En este contexto, las VPN han sido, paradójicamente, la única vía que muchos usuarios y empresas han encontrado para acceder a servicios legítimos afectados colateralmente por los bloqueos. Y ahora, al dirigirse también medidas contra determinados proveedores de VPN, se cierra esa puerta. Conviene recordar que una VPN no es una herramienta diseñada para delinquir. Es un instrumento de privacidad, seguridad y protección frente a vigilancia, censura o riesgos en redes públicas. Demonizarla porque algunos usuarios la utilicen para fines ilícitos equivale a cuestionar el cifrado porque también lo usan los ciberdelincuentes. Pero hay una cuestión aún más incómoda que rara vez se aborda: el modelo económico del fútbol televisado en España.

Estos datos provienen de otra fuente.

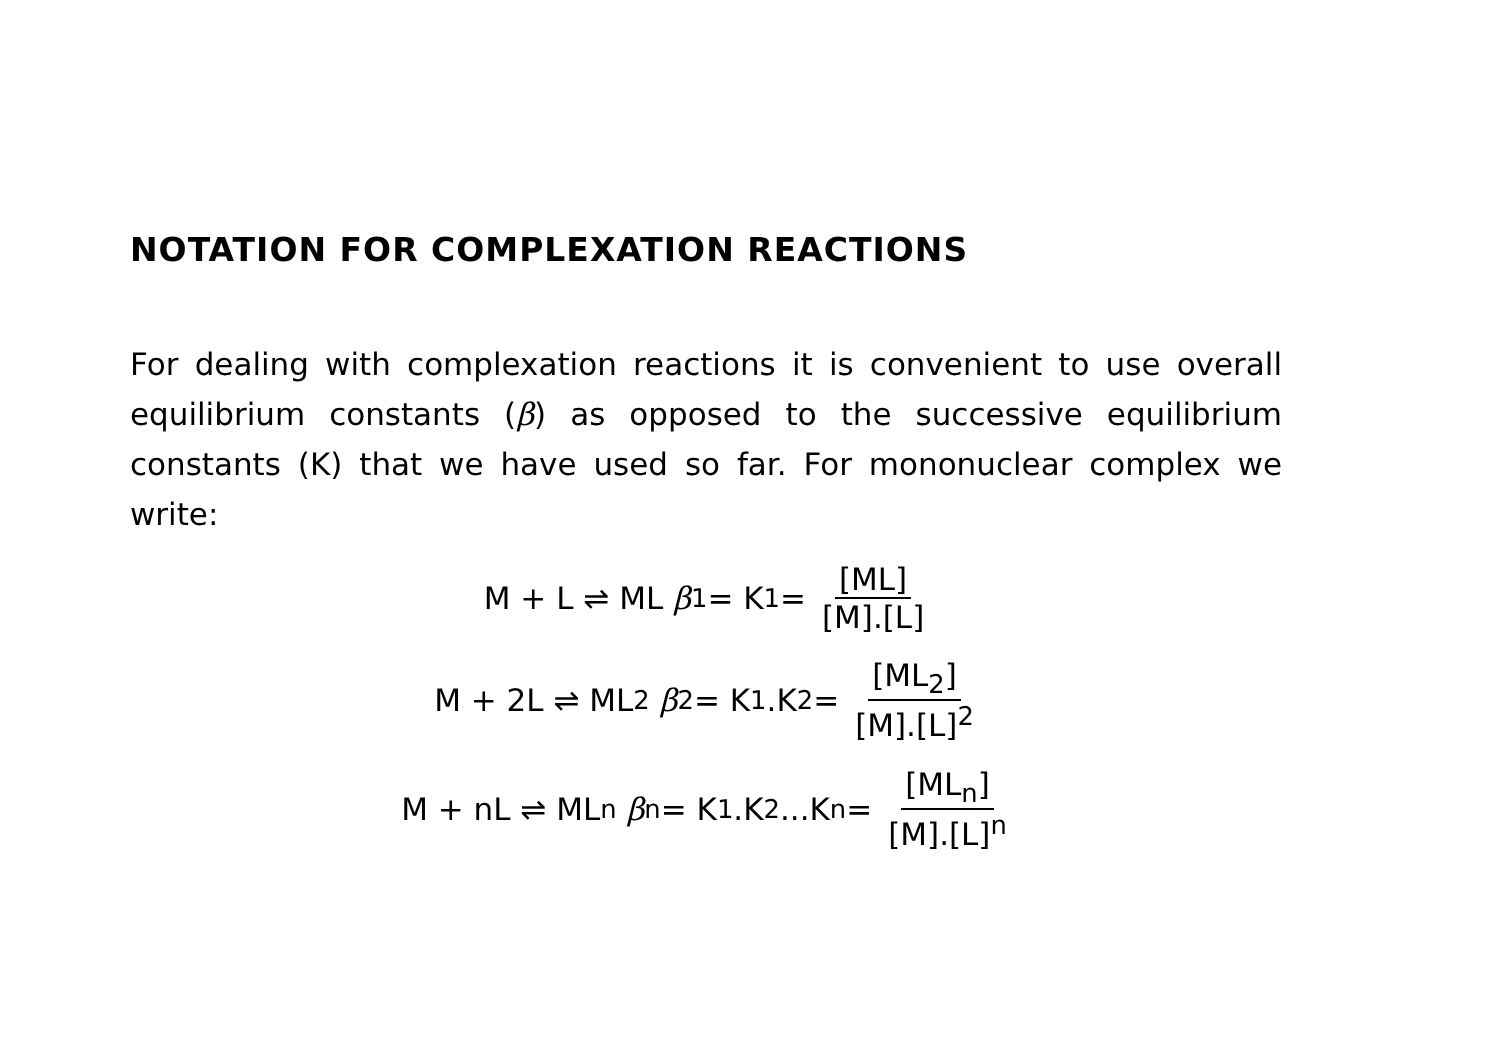NOTATION FOR COMPLEXATION REACTIONS
For dealing with complexation reactions it is convenient to use overall equilibrium constants (β) as opposed to the successive equilibrium constants (K) that we have used so far. For mononuclear complex we write:
M + L ⇌ ML β<sub>1</sub> = K<sub>1</sub> = [ML] [M].[L]
M + 2L ⇌ ML<sub>2</sub> β<sub>2</sub> = K<sub>1</sub>.K<sub>2</sub> = [ML<sub>2</sub>] [M].[L]<sup>2</sup>
M + nL ⇌ ML<sub>n</sub> β<sub>n</sub> = K<sub>1</sub>.K<sub>2</sub>...K<sub>n</sub> = [ML<sub>n</sub>] [M].[L]<sup>n</sup>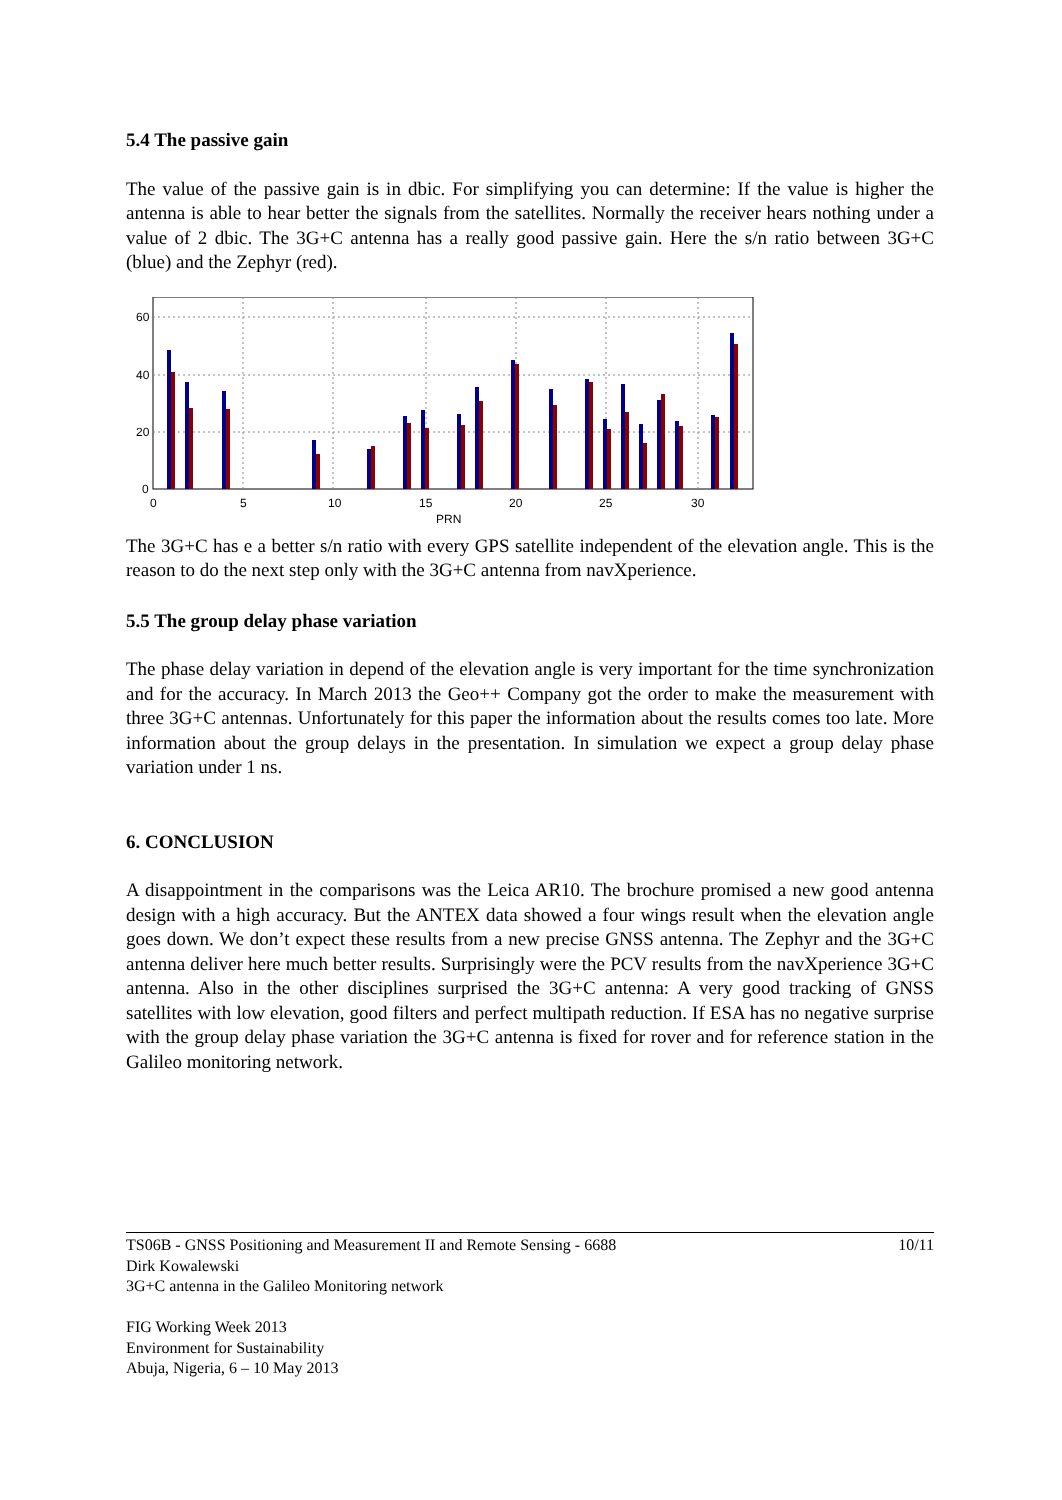5.4 The passive gain
The value of the passive gain is in dbic. For simplifying you can determine: If the value is higher the antenna is able to hear better the signals from the satellites. Normally the receiver hears nothing under a value of 2 dbic. The 3G+C antenna has a really good passive gain. Here the s/n ratio between 3G+C (blue) and the Zephyr (red).
60
40
20
0
0
5
10
15
20
25
30
PRN
The 3G+C has e a better s/n ratio with every GPS satellite independent of the elevation angle. This is the reason to do the next step only with the 3G+C antenna from navXperience.
5.5 The group delay phase variation
The phase delay variation in depend of the elevation angle is very important for the time synchronization and for the accuracy. In March 2013 the Geo++ Company got the order to make the measurement with three 3G+C antennas. Unfortunately for this paper the information about the results comes too late. More information about the group delays in the presentation. In simulation we expect a group delay phase variation under 1 ns.
6. CONCLUSION
A disappointment in the comparisons was the Leica AR10. The brochure promised a new good antenna design with a high accuracy. But the ANTEX data showed a four wings result when the elevation angle goes down. We don’t expect these results from a new precise GNSS antenna. The Zephyr and the 3G+C antenna deliver here much better results. Surprisingly were the PCV results from the navXperience 3G+C antenna. Also in the other disciplines surprised the 3G+C antenna: A very good tracking of GNSS satellites with low elevation, good filters and perfect multipath reduction. If ESA has no negative surprise with the group delay phase variation the 3G+C antenna is fixed for rover and for reference station in the Galileo monitoring network.
TS06B - GNSS Positioning and Measurement II and Remote Sensing - 6688 10/11
Dirk Kowalewski
3G+C antenna in the Galileo Monitoring network
FIG Working Week 2013
Environment for Sustainability
Abuja, Nigeria, 6 – 10 May 2013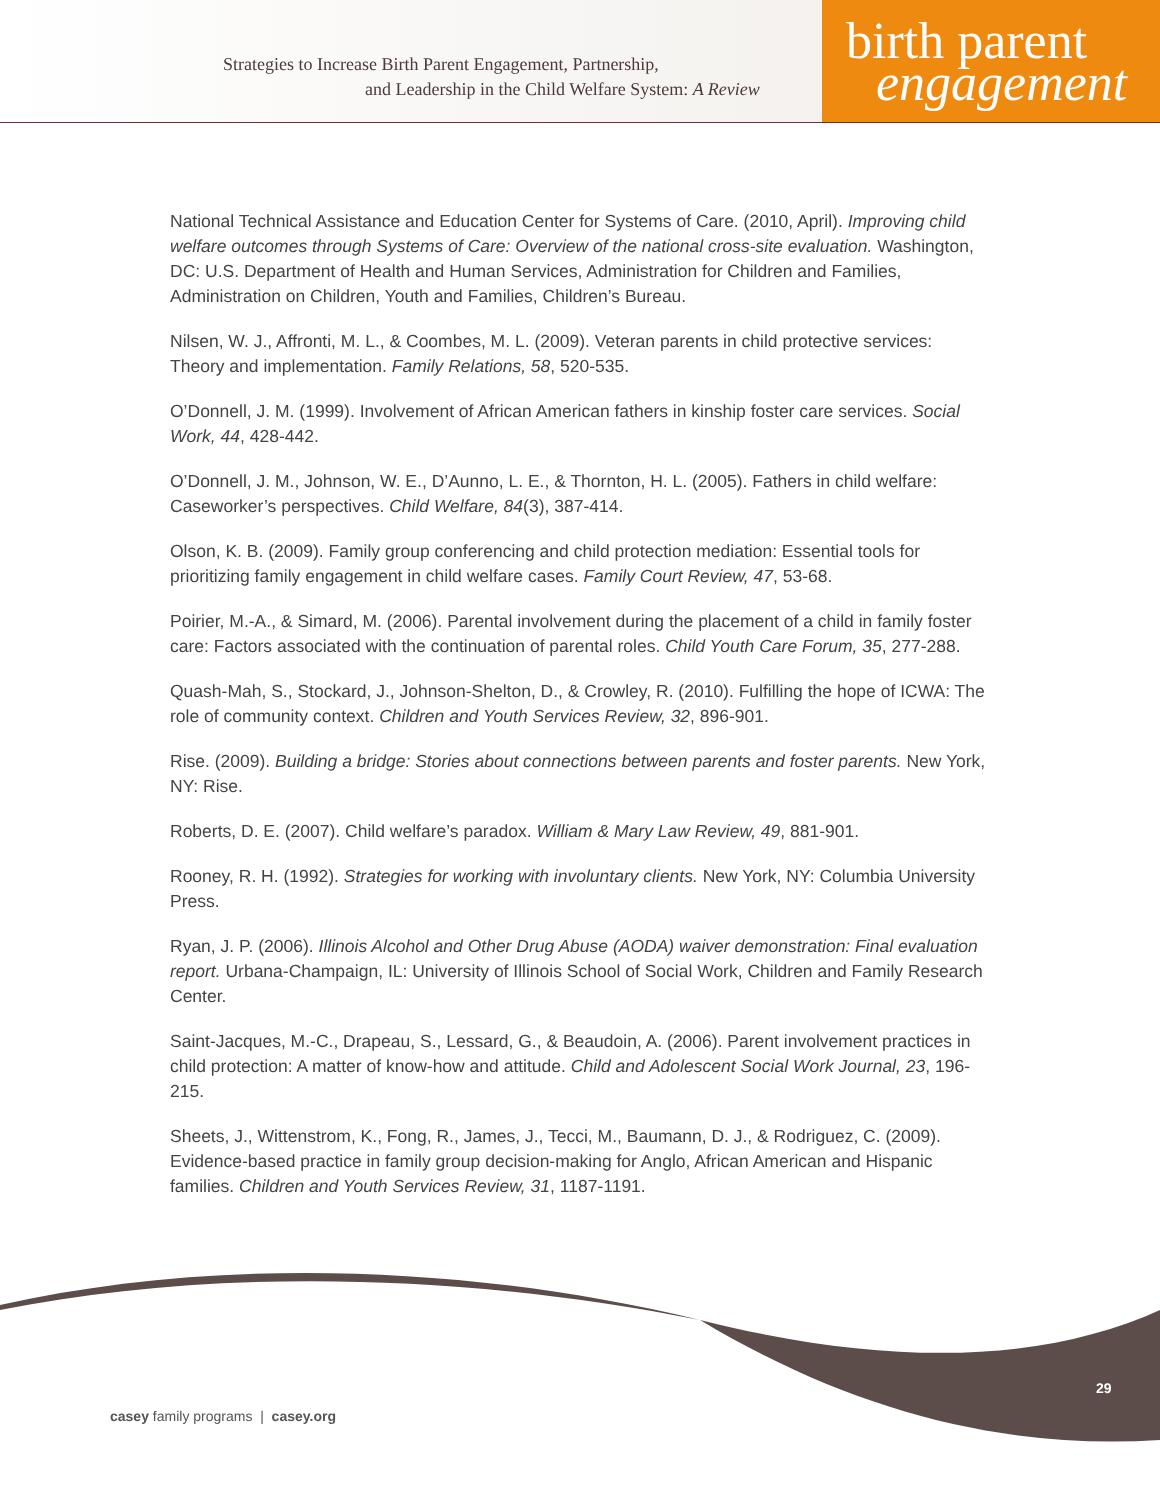Strategies to Increase Birth Parent Engagement, Partnership,
and Leadership in the Child Welfare System: A Review
birth parent
engagement
National Technical Assistance and Education Center for Systems of Care. (2010, April). Improving child welfare outcomes through Systems of Care: Overview of the national cross-site evaluation. Washington, DC: U.S. Department of Health and Human Services, Administration for Children and Families, Administration on Children, Youth and Families, Children’s Bureau.
Nilsen, W. J., Affronti, M. L., & Coombes, M. L. (2009). Veteran parents in child protective services: Theory and implementation. Family Relations, 58, 520-535.
O’Donnell, J. M. (1999). Involvement of African American fathers in kinship foster care services. Social Work, 44, 428-442.
O’Donnell, J. M., Johnson, W. E., D’Aunno, L. E., & Thornton, H. L. (2005). Fathers in child welfare: Caseworker’s perspectives. Child Welfare, 84(3), 387-414.
Olson, K. B. (2009). Family group conferencing and child protection mediation: Essential tools for prioritizing family engagement in child welfare cases. Family Court Review, 47, 53-68.
Poirier, M.-A., & Simard, M. (2006). Parental involvement during the placement of a child in family foster care: Factors associated with the continuation of parental roles. Child Youth Care Forum, 35, 277-288.
Quash-Mah, S., Stockard, J., Johnson-Shelton, D., & Crowley, R. (2010). Fulfilling the hope of ICWA: The role of community context. Children and Youth Services Review, 32, 896-901.
Rise. (2009). Building a bridge: Stories about connections between parents and foster parents. New York, NY: Rise.
Roberts, D. E. (2007). Child welfare’s paradox. William & Mary Law Review, 49, 881-901.
Rooney, R. H. (1992). Strategies for working with involuntary clients. New York, NY: Columbia University Press.
Ryan, J. P. (2006). Illinois Alcohol and Other Drug Abuse (AODA) waiver demonstration: Final evaluation report. Urbana-Champaign, IL: University of Illinois School of Social Work, Children and Family Research Center.
Saint-Jacques, M.-C., Drapeau, S., Lessard, G., & Beaudoin, A. (2006). Parent involvement practices in child protection: A matter of know-how and attitude. Child and Adolescent Social Work Journal, 23, 196-215.
Sheets, J., Wittenstrom, K., Fong, R., James, J., Tecci, M., Baumann, D. J., & Rodriguez, C. (2009). Evidence-based practice in family group decision-making for Anglo, African American and Hispanic families. Children and Youth Services Review, 31, 1187-1191.
29
casey family programs | casey.org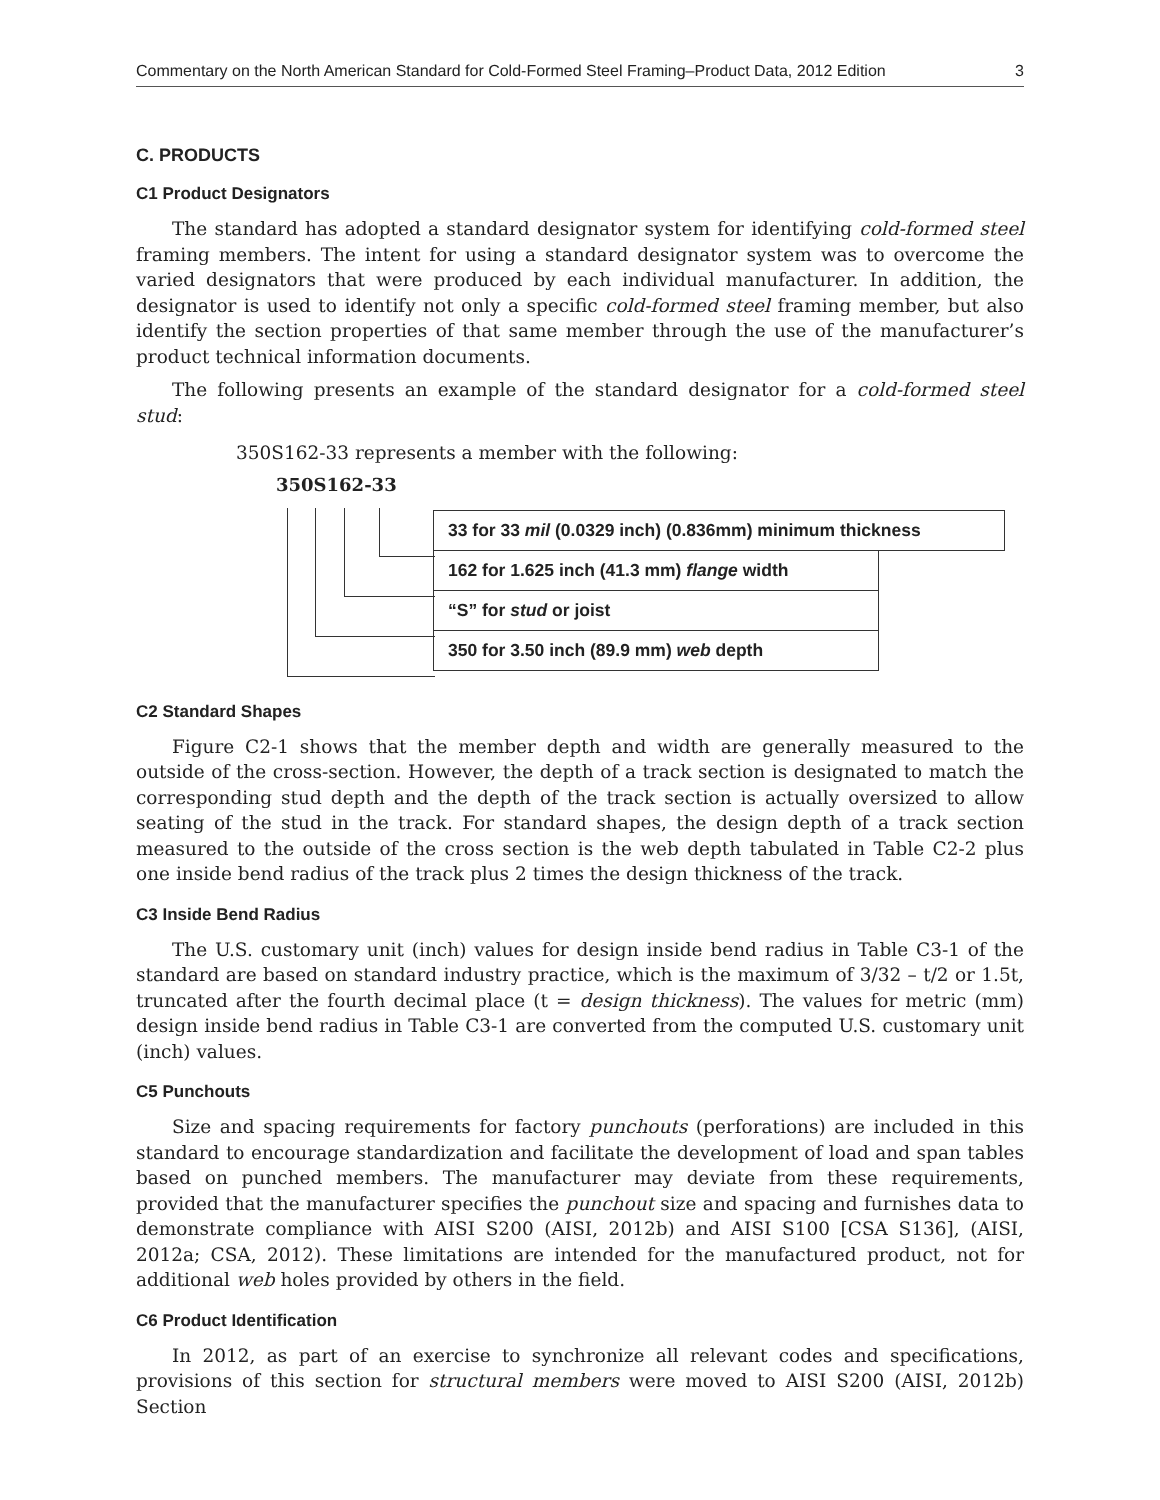Commentary on the North American Standard for Cold-Formed Steel Framing–Product Data, 2012 Edition 3
C. PRODUCTS
C1 Product Designators
The standard has adopted a standard designator system for identifying cold-formed steel framing members. The intent for using a standard designator system was to overcome the varied designators that were produced by each individual manufacturer. In addition, the designator is used to identify not only a specific cold-formed steel framing member, but also identify the section properties of that same member through the use of the manufacturer’s product technical information documents.
The following presents an example of the standard designator for a cold-formed steel stud:
350S162-33 represents a member with the following:
350S162-33
33 for 33 mil (0.0329 inch) (0.836mm) minimum thickness
162 for 1.625 inch (41.3 mm) flange width
“S” for stud or joist
350 for 3.50 inch (89.9 mm) web depth
C2 Standard Shapes
Figure C2-1 shows that the member depth and width are generally measured to the outside of the cross-section. However, the depth of a track section is designated to match the corresponding stud depth and the depth of the track section is actually oversized to allow seating of the stud in the track. For standard shapes, the design depth of a track section measured to the outside of the cross section is the web depth tabulated in Table C2-2 plus one inside bend radius of the track plus 2 times the design thickness of the track.
C3 Inside Bend Radius
The U.S. customary unit (inch) values for design inside bend radius in Table C3-1 of the standard are based on standard industry practice, which is the maximum of 3/32 – t/2 or 1.5t, truncated after the fourth decimal place (t = design thickness). The values for metric (mm) design inside bend radius in Table C3-1 are converted from the computed U.S. customary unit (inch) values.
C5 Punchouts
Size and spacing requirements for factory punchouts (perforations) are included in this standard to encourage standardization and facilitate the development of load and span tables based on punched members. The manufacturer may deviate from these requirements, provided that the manufacturer specifies the punchout size and spacing and furnishes data to demonstrate compliance with AISI S200 (AISI, 2012b) and AISI S100 [CSA S136], (AISI, 2012a; CSA, 2012). These limitations are intended for the manufactured product, not for additional web holes provided by others in the field.
C6 Product Identification
In 2012, as part of an exercise to synchronize all relevant codes and specifications, provisions of this section for structural members were moved to AISI S200 (AISI, 2012b) Section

Para acceder legalmente a todos los partidos de LaLiga y competiciones asociadas a través de operadores como Movistar u Orange, el coste anual puede acercarse a los 1.700 o 2.000 euros, dependiendo del paquete combinado con televisión e internet. Para una parte importante de la población, no se trata de falta de voluntad de pagar, sino de imposibilidad real de asumir ese precio. Cuando el acceso legal se vuelve prohibitivamente caro y rígido —paquetes cerrados, servicios que el usuario no necesita, ausencia de opciones flexibles— el mercado genera alternativas. Algunas son ilegales. Y ninguna campaña de bloqueos masivos solucionará esa tensión estructural entre oferta y demanda.
La experiencia internacional demuestra que la piratería disminuye cuando el contenido es accesible, flexible y razonablemente asequible. Plataformas con precios competitivos y modelos a la carta han logrado reducir el consumo ilegal de forma mucho más eficaz que las medidas puramente restrictivas.
La protección de los derechos de autor es legítima. Pero también lo es proteger la economía digital, la neutralidad tecnológica y el acceso abierto a la red. No deberíamos tener que elegir entre defender el fútbol y preservar Internet. La solución pasa por un enfoque más proporcional y técnicamente preciso, combinado con una revisión profunda del modelo de acceso al contenido. Más competencia, más flexibilidad, precios más ajustados y menos barreras artificiales. Desde Internxt seguiremos defendiendo un Internet seguro, privado y equitativo. Porque la innovación y la economía digital española no pueden convertirse en daños colaterales de una guerra mal diseñada contra la piratería.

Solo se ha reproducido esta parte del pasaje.